Intel is the king of a shrinking kingdom. Every traditional desktop or laptop PC runs on the Santa Clara company’s processors, but that tradition is fast being eroded by more mobile, ARM-powered alternatives. Apple’s most important personal computers now run iOS, Google’s flagship Chromebook has an ARM flavor, and Microsoft just announced Windows for ARM. And what’s more, the burden of processing tasks is shifting away from the personal device and distributed out to networks of server farms up in the proverbial cloud, leaving Intel with a big portfolio of chips and no obvious customer to sell millions of them to.
If you want to talk about the most influential chip company in history, Intel’s is the name you want. But the most influential for the future? That’s a much more open question.
During the course of 2016, Nvidia and AMD saw their stock prices skyrocket. Both companies are now trading at multiple times their value from a year ago, and the explanation lies in their massively expanded potential for future growth. All the AI hype that we heard during CES this past week is underpinned by a multitude of algorithms and mathematical calculations, and in its most sophisticated form it harnesses methods of machine learning and deep learning to evolve its awareness without being fed answers directly by a human. All of that new technology requires a lot of processing power, and it just so happens that AMD and Nvidia were already making the perfect processors for the task: graphics cards.

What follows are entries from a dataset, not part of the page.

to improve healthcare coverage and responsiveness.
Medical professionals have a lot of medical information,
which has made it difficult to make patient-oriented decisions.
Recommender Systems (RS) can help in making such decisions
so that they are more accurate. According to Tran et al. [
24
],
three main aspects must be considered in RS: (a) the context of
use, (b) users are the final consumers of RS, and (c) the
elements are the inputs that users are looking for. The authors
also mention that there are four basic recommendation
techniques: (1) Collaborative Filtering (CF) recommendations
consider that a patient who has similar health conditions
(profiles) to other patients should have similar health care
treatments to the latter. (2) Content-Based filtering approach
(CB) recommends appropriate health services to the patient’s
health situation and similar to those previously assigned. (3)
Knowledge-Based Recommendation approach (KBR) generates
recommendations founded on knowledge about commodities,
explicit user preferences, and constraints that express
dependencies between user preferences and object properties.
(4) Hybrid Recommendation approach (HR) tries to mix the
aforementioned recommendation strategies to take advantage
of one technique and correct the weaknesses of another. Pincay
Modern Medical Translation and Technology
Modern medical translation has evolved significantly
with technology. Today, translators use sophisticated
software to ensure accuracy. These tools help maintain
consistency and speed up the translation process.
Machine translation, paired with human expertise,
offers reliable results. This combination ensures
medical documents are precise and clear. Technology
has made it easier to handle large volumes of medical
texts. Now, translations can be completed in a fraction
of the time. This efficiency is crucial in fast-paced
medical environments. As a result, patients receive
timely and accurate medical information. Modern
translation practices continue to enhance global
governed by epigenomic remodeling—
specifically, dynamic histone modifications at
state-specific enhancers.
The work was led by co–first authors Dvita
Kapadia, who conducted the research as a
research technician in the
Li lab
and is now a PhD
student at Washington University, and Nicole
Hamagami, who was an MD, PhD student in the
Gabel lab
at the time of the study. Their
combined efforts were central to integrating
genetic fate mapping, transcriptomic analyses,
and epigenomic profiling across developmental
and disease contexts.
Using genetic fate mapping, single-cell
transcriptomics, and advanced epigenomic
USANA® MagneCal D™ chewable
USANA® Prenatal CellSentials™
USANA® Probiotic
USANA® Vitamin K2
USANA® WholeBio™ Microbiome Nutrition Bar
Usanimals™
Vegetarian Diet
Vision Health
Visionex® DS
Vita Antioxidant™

GPUs, or graphics processing units, can be thought of as a specialized breed of the CPUs that Intel dominates in. Unlike central processing units, however, graphics chips are less versatile in the tasks they can perform and are best suited to running a ton of parallelized workloads. They don’t have four or eight cores, they have hundreds and thousands, and each of them is frightfully efficient at handling some small recurring tasks over and over again. GPU acceleration has fast become the standard for machine learning, and this year Google’s Cloud Platform will be powered by AMD’s FirePro server GPUs.
AMD now has an entire line of GPUs dedicated to accelerating machine learning, which has been branded as Radeon Instinct. Every single trending thing in tech can benefit from these new cards: from autonomous vehicles, self-piloting drones, and personal robots to fintech, nanobots, and advanced medicine. Investors are buying up AMD stock because they know the processing challenges of the future are practically tailored for the massively parallel architecture of a GPU — and AMD has some really good GPUs.

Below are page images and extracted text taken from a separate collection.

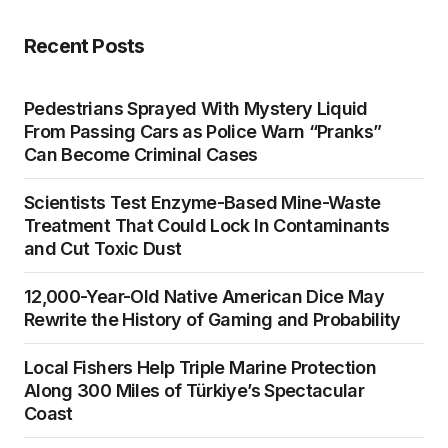
Recent Posts
Pedestrians Sprayed With Mystery Liquid
From Passing Cars as Police Warn “Pranks”
Can Become Criminal Cases
Scientists Test Enzyme-Based Mine-Waste
Treatment That Could Lock In Contaminants
and Cut Toxic Dust
12,000-Year-Old Native American Dice May
Rewrite the History of Gaming and Probability
Local Fishers Help Triple Marine Protection
Along 300 Miles of Türkiye’s Spectacular
Coast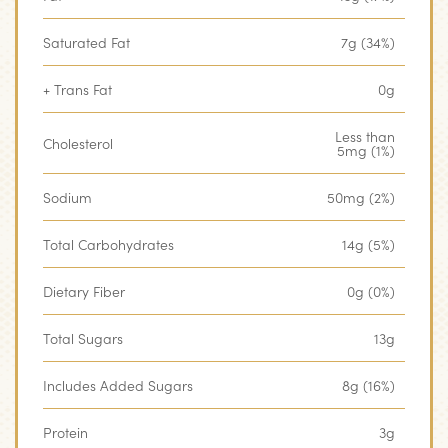
Saturated Fat
7g (34%)
+ Trans Fat
0g
Less than
Cholesterol
5mg (1%)
Sodium
50mg (2%)
Total Carbohydrates
14g (5%)
Dietary Fiber
0g (0%)
Total Sugars
13g
Includes Added Sugars
8g (16%)
Protein
3g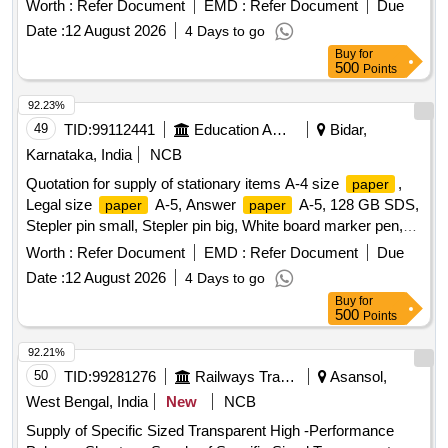
Worth :
Refer Document
EMD :
Refer Document
Due
pages register, Staff attendance, Student attendance, Cotton
Date :
12 August 2026
4 Days to go
yarn exam tags, Spring File, Box file, Gum tube/bottle,
Buy
for
Brown tape, White tape, White board dusteer, Whitener, Wall
500
Points
clock cell/remote cell, Plastic thread bundle, Cartridge , 88-A,
Cartridge , 12-A, Cartridge , 36-A, Cartridge , 74-A, Cartridge
92.23%
, 166-A, Cartridge , 28A, Cartridge , 49-A, Cartridge 137-A,
49
TID:
99112441
Education And Research Institute
Bidar,
Cartridge -303, Cartridge brother DR-2365, Cartridge -55A,
Karnataka, India
NCB
HP Colour printer-120-A, Cannon zerox machine Runner
Quotation for supply of stationary items A-4 size
,
paper
2925 Drum, Cannon zerox machine Runner 2925 cartridge,
Legal size
A-5, Answer
A-5, 128 GB SDS,
paper
paper
Zerox machine 5335 Drum, Zerox machine 5335 Tonner,
Stepler pin small, Stepler pin big, White board marker pen,
Antivirus
Hieghlighter pen, 100 pages register, 200 pages register, 400
Worth :
Refer Document
EMD :
Refer Document
Due
pages register, Staff attendance, Student attendance, Cotton
Date :
12 August 2026
4 Days to go
yarn exam tags, Spring File, Box file, Gum tube/bottle,
Buy
for
Brown tape, White tape, White board dusteer, Whitener, Wall
500
Points
clock cell/remote cell, Plastic thread bundle, Cartridge , 88-A,
Cartridge , 12-A, Cartridge , 36-A, Cartridge , 74-A, Cartridge
92.21%
, 166-A, Cartridge , 28A, Cartridge , 49-A, Cartridge 137-A,
50
TID:
99281276
Railways Transport Services
Asansol,
Cartridge -303, Cartridge brother DR-2365, Cartridge -55A,
West Bengal, India
New
NCB
HP Colour printer-120-A, Cannon zerox machine Runner
Supply of Specific Sized Transparent High -Performance
2925 Drum, Cannon zerox machine Runner 2925 cartridge,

Nvidia’s rise is also no surprise. The green graphics giant has been talking about deep learning and autonomous cars for at least three years at CES. It was bemusing at first, intriguing after a while, and now it’s turning into real-world self-driving vehicles thanks to a partnership with Audi. At the same time as Google and AMD were announcing their 2017 plans for Radeon-driven machine learning in the cloud, Nvidia and IBM revealed their own agreement to provide "the world’s fastest" deep learning enterprise solution. These deals might not be rich on hype, but one day soon they’re going to be as significant as the ocean-floor cables keeping the internet connected today.

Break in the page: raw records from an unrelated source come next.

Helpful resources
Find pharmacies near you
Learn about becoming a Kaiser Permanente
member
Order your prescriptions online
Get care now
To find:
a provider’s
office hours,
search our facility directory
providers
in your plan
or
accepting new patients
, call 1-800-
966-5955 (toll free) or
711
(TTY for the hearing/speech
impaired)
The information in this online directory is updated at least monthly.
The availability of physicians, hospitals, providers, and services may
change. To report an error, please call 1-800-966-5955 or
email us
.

The next time a company offers you a cloud-based service of any kind — such as Google’s system for handwriting recognition in the new Chromebooks — odds are good that there’ll be a GPU farm somewhere churning through the mathematical tasks of making it happen.
More in line with their traditional businesses, AMD and Nvidia both stand to benefit from the growing consumer interest in virtual reality. The two most promising solutions, the HTC Vive and Oculus Rift, both require a reasonably beefy PC spec, replete with a modern and powerful graphics, so the more people buy into VR, the more GPUs each company is likely to sell.
But the most interesting dynamic that’s developed over the past year is how, ever so subtly and behind the scenes, AMD and Nvidia have essentially stolen Intel’s future away from it. Intel exists to satisfy our processing needs, but just as we discover a rich new vein of computational power needs, it turns out that Intel’s CPUs have already been surpassed by the basic architectural advantages of chips that were originally designed to push pixelated shoot-em-up targets around a monitor.
It’s a fun twist of fate for everyone outside Intel, and the good execution exhibited by both AMD and Nvidia so far also portends well for the speed of improvement in AI and machine learning capabilities. At a time when Intel is still scrambling to find mega-tasking scenarios for its chips, its GPU rivals are more concerned with how fast they can churn out the hardware to satisfy demand that looks set to only continue growing.